In order to operationalise the Energy and Gender Policy, ECREEE assembled a committee of expert consultants to develop a legal framework that would enforce gender responsive energy development projects. Seeking legal advice with the development of this framework, ECREEE approached A4ID for urgent assistance in sourcing a suitable team of lawyers with commercial experience in energy projects. Within three weeks, ECREEE was registered as a new A4ID partner, the project had been scoped and circulated by A4ID, and the task was placed with a team of lawyers from Sullivan & Cromwell LLP, who developed a draft Directive on Gender Assessments in Energy Projects (Directive).

Drawing inspiration from current processes used in Environmental and Social Impact Assessments, the Directive forces large-scale energy development projects to assess and report on the implication of their plans for gender equality. The Directive takes account of the specific interests of women in the development of energy projects and requires that any potential adverse or discriminatory impacts on women deriving from such projects are identified and mitigated. By encouraging the development of regulatory frameworks to improve transparency in the planning and implementation of energy projects, the Directive also seeks to promote and increase the participation and capacity of women as customers, employees, managers, investors, or other stakeholders in these projects.

The lawyers’ draft Directive was presented to the ECOWAS Member States for validation during a workshop in June 2017 and subsequently validated by ECOWAS Energy Ministers. With Sullivan & Cromwell’s assistance, ECREEE is now working with ECOWAS Member States to develop National Actions Plans (NAPs) on Gender and Energy. The NAPs will set out short-to-long-term actions to operationalise the Directive in the respective Member States.

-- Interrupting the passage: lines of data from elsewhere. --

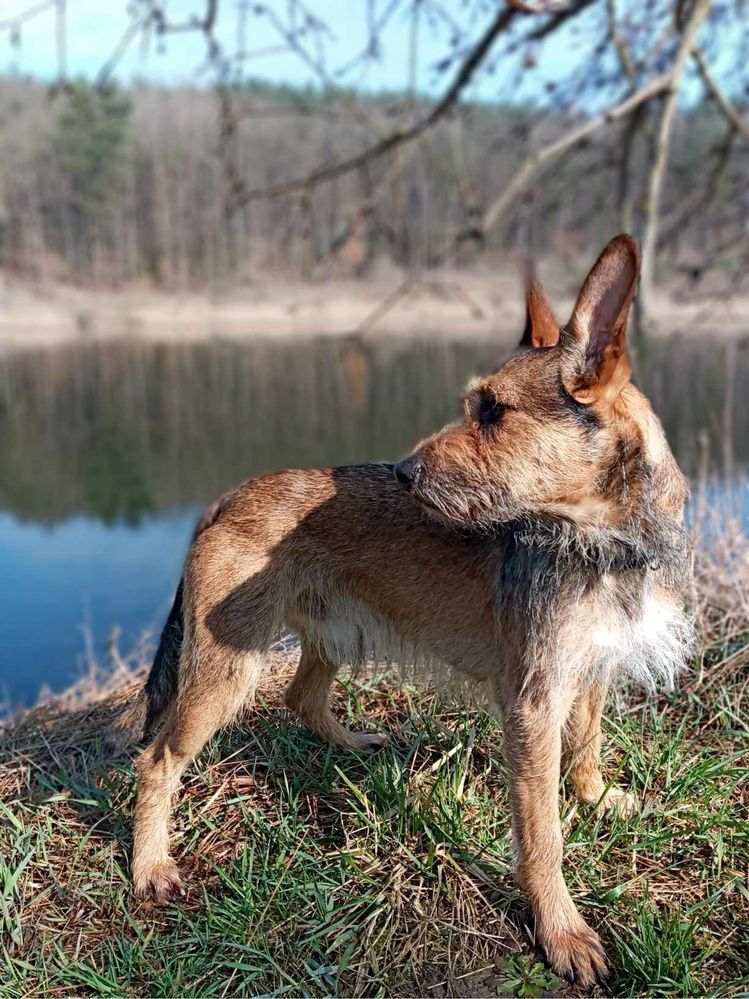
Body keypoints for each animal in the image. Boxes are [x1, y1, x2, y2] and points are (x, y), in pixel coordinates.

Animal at [130, 234, 696, 984]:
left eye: (492, 412)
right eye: (473, 404)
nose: (403, 472)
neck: (606, 542)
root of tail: (225, 497)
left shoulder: (590, 668)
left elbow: (588, 745)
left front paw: (597, 797)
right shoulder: (532, 703)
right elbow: (541, 832)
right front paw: (562, 931)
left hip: (329, 633)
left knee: (301, 697)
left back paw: (352, 744)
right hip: (222, 671)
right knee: (157, 760)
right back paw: (148, 866)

Lawyers shape pathway towards a more equal future

As the NAPs are implemented, the energy sector will have to go beyond vague commitments on gender equality to comply with enforceable laws that require concrete and measurable actions. As the first region in the world to introduce such measures for any type of development project, West Africa is a world leader in terms of Gender Impact Assessment requirements.

By breaking down barriers to equal rights of participation in the expanding energy services market, it is expected that energy projects will start to bring equal benefits for men and women, and more women will be welcomed into the private and public sector energy workforce. The long-term impact of the legal assistance provided by Sullivan & Cromwell in developing the Directive and reviewing the NAPs will be to reduce adverse gender-related discrimination in energy infrastructure development and reform the energy sector to make it more gender responsive and inclusive.

“Sullivan & Cromwell is proud to have collaborated with ECREEE, national stakeholders, and other partners on the project to bring considerations of gender to the forefront in the approval process for energy projects in West Africa. The knowledge and understanding that we gained through our collaborations will have an impact for a long time to come on how we advise clients on energy projects,” says Samuel E. Saunders, Associate at Sullivan & Cromwell.


Given that the Directive is the first of its kind, Sullivan & Cromwell’s lawyers will be the voice of authority on the development of subsequent legal frameworks for Gender Impact Assessments. The lessons learned and expertise shared during this project could be used to develop similar directives in other regions and sectors around the world and help to achieve further progress towards SDG 5 on Gender Equality and SDG 10 on Reduced Inequalities.